The New York Times and FX’s recent documentary, “Elon Musk’s Crash Course,” outlines how Tesla aggressively enables and markets autonomous driving functionalities while overlooking system reliability and consumer safety for its Autopilot system.
Consumers may not fully understand the state of autonomous driving, and they may believe the technology is more advanced than it currently is. Tesla Autopilot has received significant attention, for example, but the functionality offered can be described as Level 2 advanced driver assistance systems (ADAS), where the driver still needs to pay attention while driving.
While fully autonomous or self-driving vehicles are, in my opinion, at least a decade away, there are other technologies going into our cars today that are worthy of discussion, too.
History Of Collisions
Over the past year alone, Tesla vehicles set to Autopilot have been reportedly involved in 273 crashes, making up 70% of the crashes involving ADAS since last July.

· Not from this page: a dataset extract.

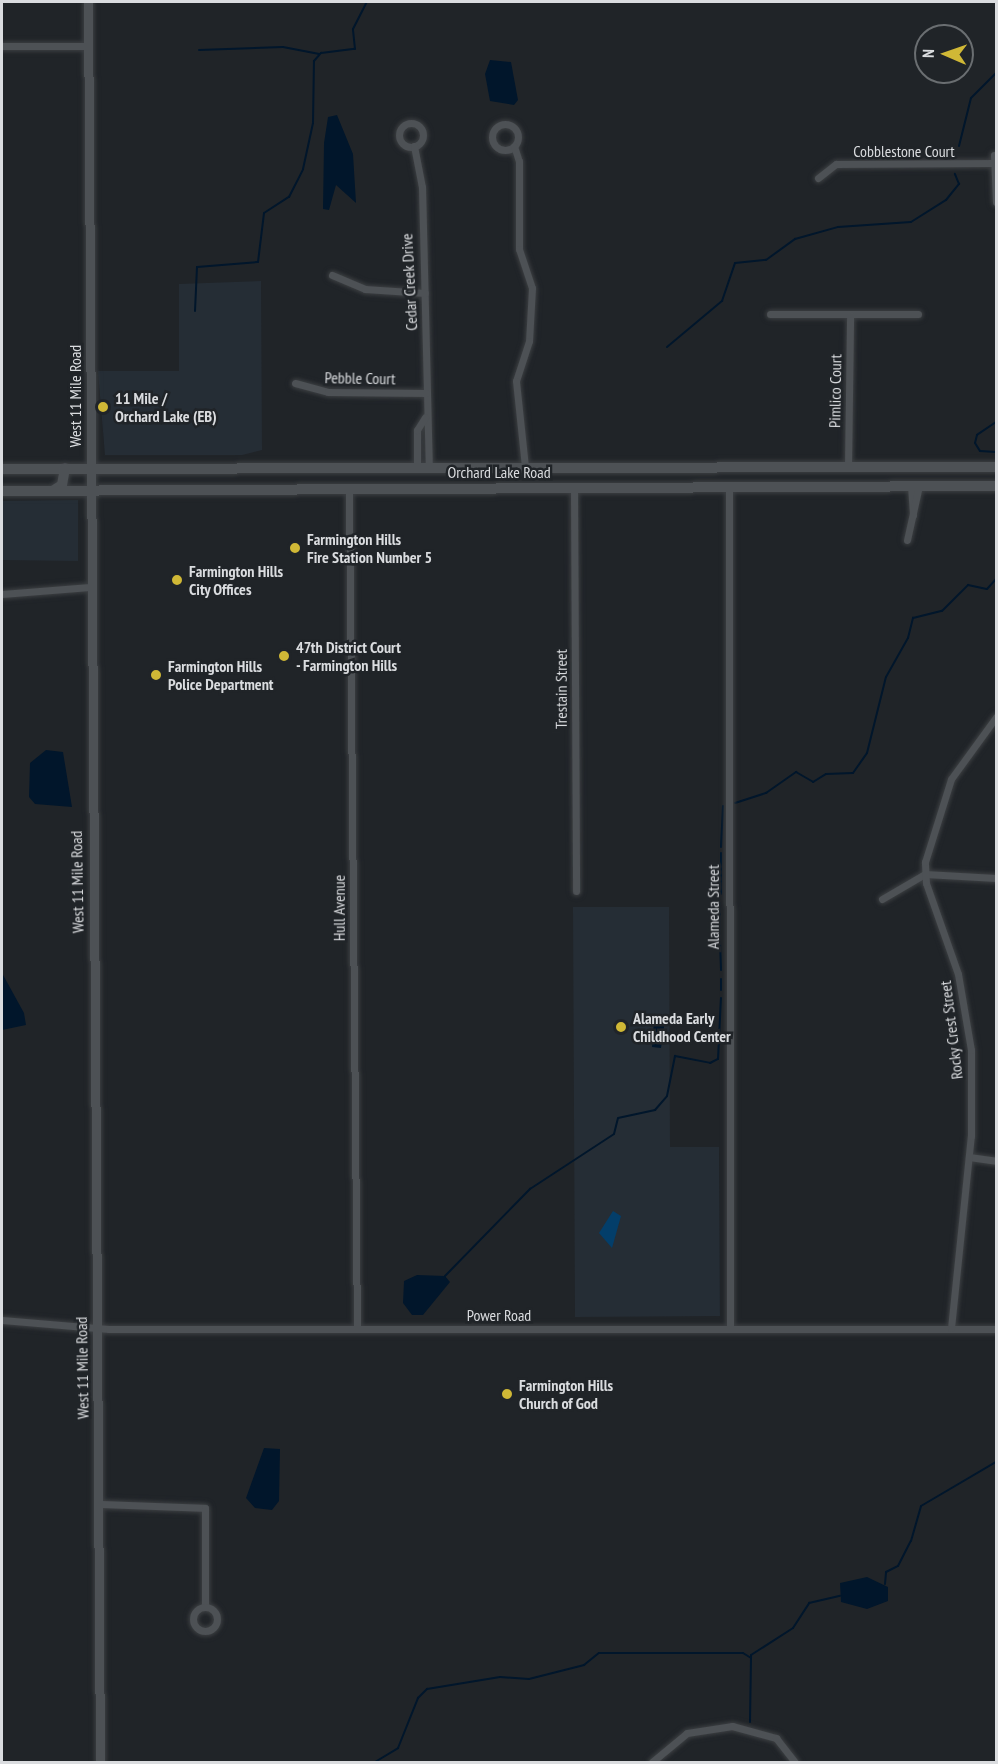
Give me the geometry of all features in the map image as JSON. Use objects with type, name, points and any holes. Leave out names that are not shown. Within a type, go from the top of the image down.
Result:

We have known for years that cars relying solely on cameras or a combination of cameras, radar and software to detect oncoming objects are not yet reliable enough. Cameras are only 2D and are easily affected by lighting conditions, which adds a layer of uncertainty to their data. While software or AI can extract more useful information from camera data, they are currently far from reliable and simply cannot make up for the data that is not collected in the first place.

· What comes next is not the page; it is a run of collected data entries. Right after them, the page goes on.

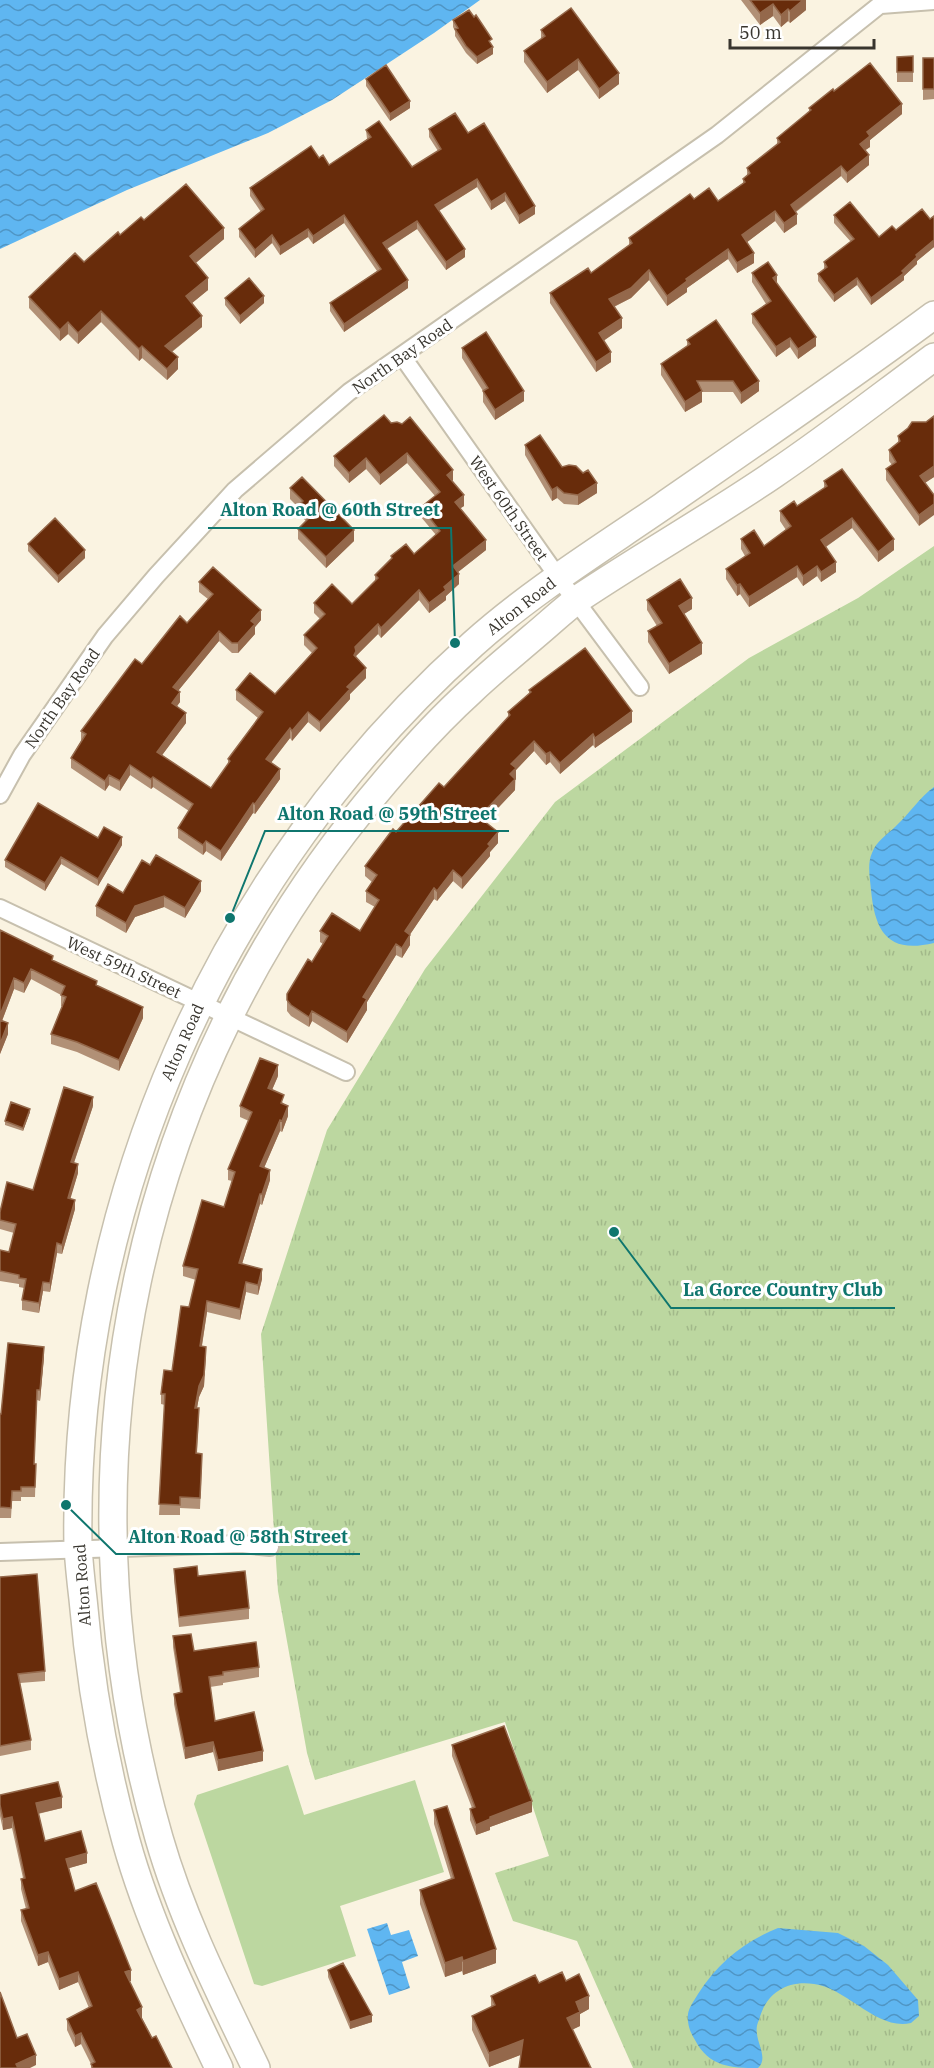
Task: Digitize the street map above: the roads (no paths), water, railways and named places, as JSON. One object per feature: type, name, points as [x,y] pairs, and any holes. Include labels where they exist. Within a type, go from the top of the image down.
[{"type":"main road","name":"Alton Road","points":[[219,2068],[185,1999],[127,1844],[103,1747],[92,1678],[78,1549],[82,1434],[89,1364],[104,1278],[144,1133],[199,1003],[235,938],[298,838],[384,731],[475,642],[558,577],[789,420],[934,315]]},
{"type":"main road","name":"Alton Road","points":[[256,2068],[211,1975],[178,1897],[158,1837],[137,1745],[118,1628],[113,1548],[115,1438],[122,1364],[135,1288],[176,1139],[210,1057],[262,953],[286,915],[325,856],[361,810],[408,755],[471,690],[576,601],[774,475],[934,357]]},
{"type":"street","points":[[884,2],[934,1]]},
{"type":"street","name":"North Bay Road","points":[[0,795],[22,755],[105,636],[164,567],[235,490],[349,392],[717,135],[884,2]]},
{"type":"street","name":"West 60th Street","points":[[402,356],[558,577],[640,687]]},
{"type":"street","name":"West 59th Street","points":[[0,908],[346,1072]]},
{"type":"street","points":[[0,1552],[241,1544],[270,1547]]},
{"type":"water","points":[[0,0],[480,0],[332,100],[268,133],[127,190],[0,249]]},
{"type":"water","points":[[934,787],[934,943],[918,946],[905,945],[887,936],[876,918],[870,876],[870,857],[879,841]]},
{"type":"water","points":[[387,1923],[391,1935],[409,1930],[418,1956],[402,1962],[410,1988],[389,1995],[367,1929]]},
{"type":"water","points":[[778,1928],[838,1933],[864,1946],[888,1965],[918,2000],[919,2016],[911,2023],[898,2024],[886,2021],[826,1987],[804,1983],[795,1984],[779,1990],[762,2011],[757,2028],[762,2056],[758,2068],[730,2066],[714,2061],[701,2049],[690,2031],[688,2018],[691,2006],[723,1963],[754,1940]]},
{"type":"place","name":"Alton Road @ 60th Street","points":[[455,643]]},
{"type":"place","name":"Alton Road @ 59th Street","points":[[230,918]]},
{"type":"place","name":"La Gorce Country Club","points":[[614,1232]]},
{"type":"place","name":"Alton Road @ 58th Street","points":[[66,1505]]}]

According to the American Automobile Association (AAA), vehicles with current ADAS technologies still failed to consistently avoid crashes. That shows how much is yet to be done to ensure vehicle safety.

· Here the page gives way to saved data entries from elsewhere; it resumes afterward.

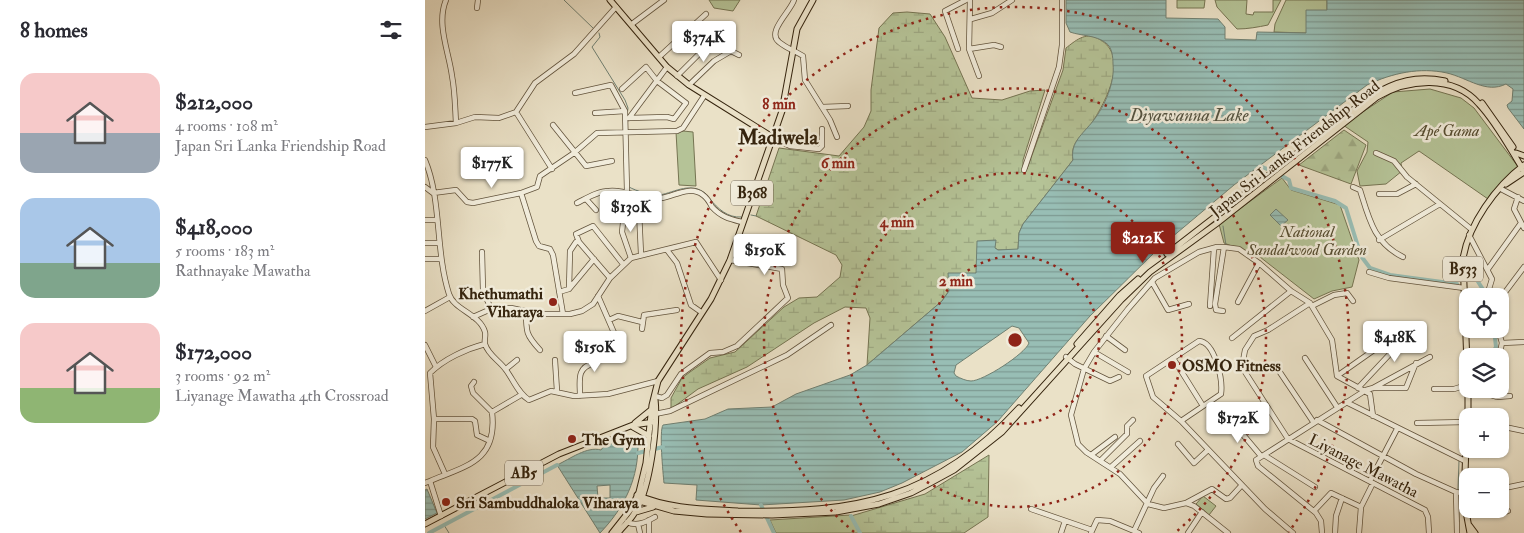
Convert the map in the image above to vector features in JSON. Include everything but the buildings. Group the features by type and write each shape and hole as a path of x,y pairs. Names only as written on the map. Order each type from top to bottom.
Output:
{"main road":[{"path":"610,0 667,67 677,76 704,96 774,138"},
{"name":"B368","path":"612,533 639,499 645,487 658,382 722,281 774,138 785,99 793,50 800,24 813,0"},
{"name":"Japan Sri Lanka Friendship Road","path":"639,499 653,504 695,509 760,513 857,509 911,493 955,470 1002,432 1120,295 1149,270 1371,96 1387,86 1415,78 1430,78 1457,86 1487,108 1516,153 1523,168"},
{"name":"Japan Sri Lanka Friendship Road","path":"1067,358 1150,272 1216,224 1377,97 1397,86 1432,82 1444,84 1468,95 1485,111 1523,168"},
{"path":"1516,153 1524,156"},
{"name":"B533","path":"1464,288 1463,259 1470,232 1502,188 1523,168"},
{"path":"649,436 633,426 653,412"},
{"name":"B368","path":"650,445 649,436 652,424"},
{"name":"AB5","path":"425,524 559,454 625,428 652,424"},
{"path":"1465,458 1465,468"},
{"name":"B368","path":"618,533 635,512 648,464"},
{"path":"635,512 653,504 645,487"},
{"path":"1469,518 1470,531"}],"street":[{"path":"446,0 443,8 444,38 452,76 456,123"},
{"path":"477,0 477,8"},
{"path":"632,24 664,0"},
{"path":"795,0 788,14 777,27 774,35 777,40 803,56 805,80 822,107 837,137"},
{"path":"958,49 945,11 965,0"},
{"path":"970,0 969,49 979,76"},
{"path":"971,19 992,13 1012,0"},
{"path":"1024,170 1059,67 1062,45 1062,0"},
{"path":"425,127 456,123 475,117 499,118 516,112 535,83 574,54 594,34 616,6"},
{"path":"659,57 706,14"},
{"path":"677,76 703,50 722,41"},
{"path":"969,49 994,44 1001,47"},
{"path":"689,85 714,62 731,51 739,55"},
{"path":"622,89 646,68 657,81 686,103 674,120 667,117 629,118 657,81 667,67"},
{"path":"575,93 611,84 625,111 627,191"},
{"path":"425,187 433,193 456,190 467,202 473,204 521,193 537,187 540,176 574,153 597,133 677,131 683,128 704,96"},
{"path":"822,107 848,106"},
{"path":"595,113 625,111"},
{"path":"516,112 552,169"},
{"path":"553,125 586,166 612,161"},
{"path":"774,138 790,146 819,149 822,146 822,129"},
{"path":"1376,153 1394,161 1402,171 1470,232 1492,279 1489,288"},
{"path":"425,160 432,176 440,259 450,297 481,324 485,333 485,344 493,357 506,369 521,394 529,400 545,392 557,391 580,396 608,394 658,382"},
{"path":"1379,194 1397,194 1416,184"},
{"path":"1353,188 1360,190 1369,220 1379,240 1403,257"},
{"path":"1502,188 1524,201"},
{"path":"577,203 608,190 627,191 640,196 662,198 679,191 699,193 703,195 718,214 742,222"},
{"path":"521,193 536,241 539,246 550,249 553,255 563,314"},
{"path":"1518,197 1514,209 1524,228"},
{"path":"586,199 596,210"},
{"path":"1379,240 1440,204"},
{"path":"639,211 641,254"},
{"path":"425,220 436,220"},
{"path":"1488,269 1521,222"},
{"path":"623,223 622,232 631,258"},
{"path":"610,278 579,242 576,234 593,226 623,264"},
{"path":"569,289 571,246 579,242"},
{"path":"473,316 491,309 511,308 539,314 563,314 582,311 593,304 610,278 631,258 696,242 722,281"},
{"path":"425,243 438,243"},
{"path":"1223,311 1216,310 1215,304 1224,247"},
{"path":"1210,306 1214,248"},
{"path":"1241,486 1230,498 1226,499 1212,489 1186,504 1164,508 1148,504 1111,467 1091,455 1078,444 1071,415 1084,369 1094,352 1128,309 1152,282 1184,260 1214,248 1239,249 1311,305 1332,340 1337,376"},
{"path":"667,250 677,263 691,306 701,312"},
{"path":"482,252 483,290 491,309"},
{"path":"425,259 440,259"},
{"path":"559,292 569,289 594,259"},
{"path":"655,396 662,398 667,395 681,374 710,353 723,352 737,346 788,298 783,285 782,269 730,260"},
{"path":"1238,302 1259,263"},
{"path":"1508,288 1524,267"},
{"path":"1369,272 1389,278 1464,288"},
{"path":"1152,282 1168,310 1189,304"},
{"path":"1232,338 1291,291"},
{"path":"1353,301 1347,293 1340,293 1311,305 1254,336 1245,350 1243,368 1288,439 1366,390 1429,357"},
{"path":"598,296 615,335"},
{"path":"425,311 450,297"},
{"path":"1121,300 1128,309"},
{"path":"642,330 644,316 677,310"},
{"path":"526,312 528,337 540,350"},
{"path":"609,320 618,316 642,322"},
{"path":"653,412 670,411 787,355 831,325"},
{"path":"1106,336 1125,350"},
{"path":"1501,338 1501,348"},
{"path":"1181,421 1219,396 1222,390 1215,358 1209,345 1199,341 1148,373 1145,379 1153,397 1181,421 1241,486 1293,533"},
{"path":"1358,388 1402,341"},
{"path":"1502,343 1524,342"},
{"path":"445,474 433,447 434,419 429,375 436,367 471,348 485,344"},
{"path":"425,345 436,367"},
{"path":"580,396 581,371 585,365 594,363 596,350"},
{"path":"1337,376 1373,350"},
{"path":"1094,352 1128,372"},
{"path":"1067,358 1084,369 1110,380 1119,377"},
{"path":"1173,358 1203,406"},
{"path":"1305,358 1337,407"},
{"path":"506,369 517,360"},
{"path":"555,360 557,391"},
{"path":"1373,388 1406,388 1416,363"},
{"path":"1275,365 1315,421 1459,493"},
{"path":"1337,376 1358,388 1366,390 1370,394 1373,416"},
{"path":"441,516 427,482 473,464 491,441 494,428 492,412 473,393 471,386 474,382"},
{"path":"1434,389 1459,389"},
{"path":"492,412 521,394"},
{"path":"1346,402 1397,429 1465,461"},
{"path":"1229,418 1263,456 1315,487"},
{"path":"434,419 472,419 475,421 477,435 491,441"},
{"path":"1100,460 1127,434 1127,426 1133,420"},
{"path":"1417,423 1459,422"},
{"path":"1509,428 1524,431"},
{"path":"1359,533 1361,507 1382,455 1397,429"},
{"path":"1091,455 1115,437"},
{"name":"Liyanage Mawatha","path":"1263,456 1288,439 1427,513 1429,533"},
{"path":"1111,467 1140,441"},
{"path":"1178,444 1194,462 1208,450"},
{"path":"1263,456 1256,460 1258,466 1314,511 1321,521 1322,533"},
{"path":"1031,509 1091,531 1097,520 1110,521 1136,532 1154,488 1163,476"},
{"path":"1509,487 1524,484"},
{"path":"1456,492 1457,533"},
{"path":"1314,511 1331,493 1361,507"},
{"path":"1335,533 1336,516 1342,498"},
{"path":"1186,504 1194,506 1221,531 1228,533"},
{"path":"1189,533 1202,512"},
{"path":"627,522 633,525 655,517"},
{"path":"649,520 649,533"},
{"path":"1061,533 1065,521"},
{"path":"638,524 640,533"}],"green space":[{"path":"709,0 740,0 733,11 714,8"},
{"path":"1177,0 1205,0 1204,8 1177,8"},
{"path":"1215,0 1247,0 1246,14 1253,15 1254,12 1273,12 1273,0 1281,0 1268,25 1237,29 1217,7"},
{"path":"1286,0 1327,0 1327,10 1306,33 1274,32 1275,24"},
{"path":"893,13 930,14 945,37 972,98 1002,100 1030,91 1045,90 1023,160 1023,171 1027,169 1063,70 1066,48 1080,38 1088,36 1093,36 1107,45 1112,54 1114,64 1110,87 1092,123 1076,142 1072,153 1073,160 1023,224 1019,233 1018,250 998,250 995,248 976,273 949,291 942,301 867,365 870,318 866,308 845,307 814,323 747,367 698,389 671,409 671,398 682,378 710,358 735,352 784,307 799,298 817,297 840,277 842,265 836,255 756,216 779,148 839,156 864,127 871,111 871,90 879,28"},
{"name":"Apé Gama","path":"1430,89 1461,98 1474,108 1519,168 1488,199 1419,151 1401,163 1402,171 1386,184 1360,186 1357,171 1367,152 1368,142 1343,125 1393,92"},
{"path":"1344,130 1366,145 1351,184 1299,165"},
{"path":"676,132 693,132 696,186 679,185"},
{"name":"National Sandalwood Garden","path":"1282,178 1291,190 1340,205 1359,260 1352,287 1332,291 1314,299 1260,257 1224,243 1219,224"},
{"path":"989,455 988,517 964,533 860,533 851,516 925,494"},
{"path":"1203,496 1216,506 1209,515 1196,504"},
{"path":"850,515 859,533 776,533 770,520"}],"water":[{"name":"Diyawanna Lake","path":"1066,0 1166,0 1166,18 1218,19 1225,27 1225,39 1256,40 1257,32 1306,33 1306,10 1327,10 1327,0 1524,0 1524,129 1508,108 1507,105 1512,101 1513,89 1506,84 1499,87 1484,86 1447,73 1416,71 1396,74 1367,85 1234,185 1159,248 1090,316 997,422 962,452 902,483 880,492 844,500 761,505 696,500 697,485 664,483 661,443 663,425 705,419 728,409 772,407 796,394 850,375 867,365 942,301 949,291 948,273 976,273 977,241 996,240 995,248 998,250 1018,249 1019,233 1023,224 1073,160 1075,143 1101,108 1108,94 1112,78 1112,55 1108,45 1098,38 1070,32 1066,23","holes":["1012,326 1019,328 1029,343 1020,354 994,372 977,380 969,381 956,376 954,373 956,365"]},
{"path":"1276,209 1288,220 1281,226 1270,215"},
{"path":"634,437 638,441 638,455 629,491 617,513 600,533 557,465 584,451 601,450 604,446","holes":["610,485 610,498 598,498 597,486"]},
{"path":"427,489 437,513 425,519 425,490"}],"waterway":[{"path":"564,0 594,29"},
{"path":"599,33 600,37 592,47 625,100 628,108 627,116"},
{"path":"1260,166 1267,169"},
{"path":"1280,175 1289,180 1291,188 1335,201 1346,208 1361,256 1370,268 1390,275 1457,284"},
{"path":"629,187 644,193 657,195 689,188 701,190 706,194"},
{"path":"710,199 724,212 732,216 741,217"},
{"path":"751,215 756,216"},
{"path":"1223,226 1226,245"},
{"path":"1468,272 1472,272 1482,288"},
{"path":"1495,338 1495,348"},
{"path":"638,453 663,447"},
{"path":"1458,490 1459,461"},
{"path":"429,533 557,465"},
{"path":"1458,495 1459,522"},
{"path":"761,505 774,533"},
{"path":"851,516 860,533"},
{"path":"444,525 449,533"}],"place":[{"name":"Khethumathi Viharaya","path":"553,302"},
{"name":"OSMO Fitness","path":"1172,365"},
{"name":"The Gym","path":"572,439"},
{"name":"Sri Sambuddhaloka Viharaya","path":"446,502"}],"district":[{"name":"Madiwela","path":"778,137"}]}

Diverse Sensor Suite For Safety
I have devoted my life to developing one such safety technology, lidar, which can work in conjunction with camera and radar to create a 3D picture of what is ahead of a car.
Lidar is a technology that scans the environment around the vehicle by sending out beams of invisible light pulses in multiple directions. The pulses collide with surrounding objects and bounce back to the receiver. Because the speed of light is constant, lidar systems create highly accurate 3D images called “point clouds,” which provide the vehicle with a constant awareness of what is happening around it, so it can react and inform drivers accordingly.
I am a firm believer that 3D perception using different modalities such as camera, radar and lidar to complement each other (just like our three senses—eyes, ears and nose) is required to correctly assess the road ahead and the obstacles on it. I believe this powerful sensor suite will be a part of every car in the future. Adding lidar to the sensor suite will effectively enhance safety because lidar has higher spatial resolutions than radar, and it works quickly to constantly generate 3D data, including the size, speed and location of a car’s surroundings even at night and in bad weather when cameras have trouble detecting.
Several lidar companies—including Luminar, Innoviz and the company I founded, Cepton—have partnered with car manufacturers to deploy lidar in the years ahead. Through this collaboration, we expect lidar to be deployed in multiple vehicle models, not just the luxury class, to benefit more consumers.
Musk has been the biggest naysayer of lidar. In a 2018 earnings call, Musk called lidar “a crutch” that will hurt the companies that invest in it. A year later, Musk called installing lidar in vehicles “a fool’s errand,” calling lidar “expensive sensors that are unnecessary.” According to The Verge, Musk walked back some of those comments last year.
Musk has missed the opportunity to lead in the technology’s implementation at scale. From a consumer perspective, because drivers tend to group all ADAS platforms together, these comments as well as Tesla’s widely reported accidents may shake consumer trust.
It might seem obvious that someone developing lidar technology would be advocating for lidar’s implementation, but those with the most at stake financially, the automakers, are also investing in lidar.
Earlier this year at an investor conference, General Motors Vice President for Global Product Development, Purchasing and Supply Chain Doug Parks pointed out “the addition of radar and lidar essentially provide a touch to the AI to enable it to rationalize and augment the camera input. It’s really important you have all three of those.” Parks continued that cars missing one of those key things “will not meet our performance and safety standards. The ones all customers expect, and the ones all customers deserve.”
The concept of a self-driving car is amazing. For his part in pushing innovation in the car industry, Musk is unquestionably brilliant and fantastically successful. But since public acceptance of ADAS is still quite low due to safety loopholes, Musk has missed the mark on preparing the consumers for the arrival of autonomous vehicles with a stronger sense of trust in the technology.
As solution providers, we should listen to the market. When drivers are asked whether carmakers should focus on building self-driving cars or improving safety technology currently in cars, 8 in 10 drivers choose the latter. There’s much for us to work on collectively. Instead of arguing over the best single technology, we need to focus on making different technologies seamlessly work together without disrupting the modern car design and cost structure. With complementing technology and redundancy, our cars can more accurately perceive their environment, thus lowering the risk of accidents.
If consumers fail to understand the current capabilities of automated systems and demand the right combination of technology in the vehicles, they may be risking their own lives. For those reasons, when it comes to the safety of our roads, automakers should act on data, not on hunches. They should focus on making cars safer now.